A madwoman runs wildly across the University Union (UU) Plaza after dark. A firefighter appears for 15 seconds before disappearing without a word as a beauty in mirrored clothing glances through a hole in a leaf. Couples come together and break up, random strangers become friends and enemies plot against one another — all without speaking.
While this may seem like the plot of the latest Tim Burton movie, it is in fact the plot of the Cal Poly Theatre and Dance Department’s latest show, “The Hour We Knew Nothing of Each Other,” which opens today at 8 p.m. Tickets are $15 and include a pair of wireless headphones and a seat cushion for audience members to sit on anywhere in the plaza.
In the play by Austrian playwright Peter Handke, approximately 400 different characters are played by a cast of between 10 and 25 actors. These characters all converge on a town square over the course of two hours, going about their daily lives with varying degrees of interaction.
Handke wrote the play in the early ‘90s, after an afternoon spent in a small Italian café with a glass of wine observing all of the passers-by. In an interview for Austrian magazine, Profil, Handke said his inspiration came after watching a hearse pull up to a nearby house and collect a coffin. After it drove away, Handke said he felt the hearse and the coffin colored all of the following events on the street, even though the rest of the people there had no clue it had been there.
Flash forward 10 years later, and the play inspired by a coffin and a glass of wine is now being performed by Cal Poly theatre students. In the Cal Poly production, the town square is the UU Plaza and the 400-plus characters are played by 17 students.
According to director and theatre professor Josh Machamer, the play fits well in a Cal Poly setting because it echoes how students themselves go about their lives in college.

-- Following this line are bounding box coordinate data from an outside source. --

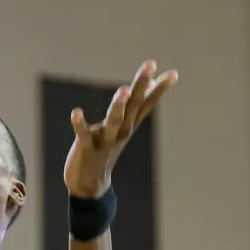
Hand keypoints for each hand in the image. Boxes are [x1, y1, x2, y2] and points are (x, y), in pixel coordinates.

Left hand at [63, 61, 177, 198]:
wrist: (89, 184)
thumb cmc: (104, 151)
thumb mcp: (121, 129)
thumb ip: (132, 108)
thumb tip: (145, 86)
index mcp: (129, 126)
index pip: (147, 104)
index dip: (159, 89)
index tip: (173, 73)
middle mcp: (121, 132)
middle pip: (133, 105)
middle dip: (141, 84)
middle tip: (151, 64)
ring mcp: (104, 140)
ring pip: (114, 121)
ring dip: (118, 106)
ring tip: (123, 90)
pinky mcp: (86, 148)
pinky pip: (83, 134)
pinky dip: (79, 124)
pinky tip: (76, 112)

“When I walk across campus, I see people put in their earbuds in their very one-track minded, ‘I’m going to class, I’m going to this particular destination,’ without really having the sense of awareness to what are the other things going on that are surrounding us,” Machamer said. “I think this play allows us to see, over an hour, the many dreamlike stories that each one of us has.”
A major factor in telling untold stories, though, was actually adding an element of the unknown into the play by performing in an open space, which opens up the opportunity for random passers-by to literally become a part of the production.
“I think it’s kind of giving people a chance to tell their own particular story based on what they are getting,” Machamer said.
Though some students just walk by without noticing the production, or try to circumvent the performers, others take the chance to do some performing of their own, Machamer said. There was even one student who realized what was going on mid-stride, did a back-flip and walked in the opposite direction, Machamer said.
Performing in the plaza also forced the cast to face logistical concerns, Machamer said. One of these was how to make people want to pay to see the play, if in theory they could just walk into the plaza and sit down.
To remedy this, Machamer decided to add a soundtrack to the performance, available only through wireless headphones, he said. The 135 headphones, provided by Silent Events — a company that specializes in “silent discos” — will broadcast music that helps provide the mood for the multiple scenes of the play.
Machamer said the headphones give an entirely new feeling to the performance.
“They’ll be able to hear the stories, as well as see them,” Machamer said. “It’s really beautiful.”
Another concern when performing outside is the lack of offstage space. To combat this, the stage crew will set up four tents in the corners of the UU, each with a different prop and costume master, so the performers can run in to change costumes or grab a prop, Machamer said.
Stage manager and theatre junior Gabrielle Koizumi is in charge of organizing all of the backstage efforts.
“There are over 300 props and costumes in the show, and my assistant stage manager and I were charged with the task of tracking all of them,” Koizumi said.
For Koizumi, the biggest challenge wasn’t organizing all the props and costumes, though — it was writing down the staging so it remained constant without a traditional script.
“For this particular show, I started with a blank word document and simply wrote what I saw,” Koizumi said. “Writing what I saw was difficult, as so many stories were happening at once that each rehearsal I would be adding more notes to my blocking script.”
As one of the actors Koizumi was watching, theatre freshman Brigitte Losey said she has enjoyed the experience of working on “The Hour.”
“Our director, Josh, uses every opportunity as a teaching device,” Losey said. “We play a lot of games to help us use our bodies and be specific with our actions. I’ve learned a lot of valuable things on an acting and personal level. Overall, I think the most valuable is … the message of the show.”
And for Losey, the silence of the play is the deciding factor in expressing Handke’s idea of events and interactions unknowingly coloring everything coming after them.
“The silence is key to the plot because it is a reflection of how we pass one another everyday, each person with their own story, but we don’t say anything to one another,” Losey said. “I think that the play has a lot to do with silent interactions and how we don’t recognize how powerful movement and silence is.”
Machamer echoes these statements.
“It gives me (a) new perspective every time I walk through the square now,” Machamer said. “I become aware of the different people around, and in this day and age, I think the more we can become aware versus isolated, I think that’s a good thing.”
“The Hour We Knew Nothing of Each Other” opens today at 8 p.m. and runs until May 19. Tickets are $15 and will be sold at the Performing Arts Center Ticket Office.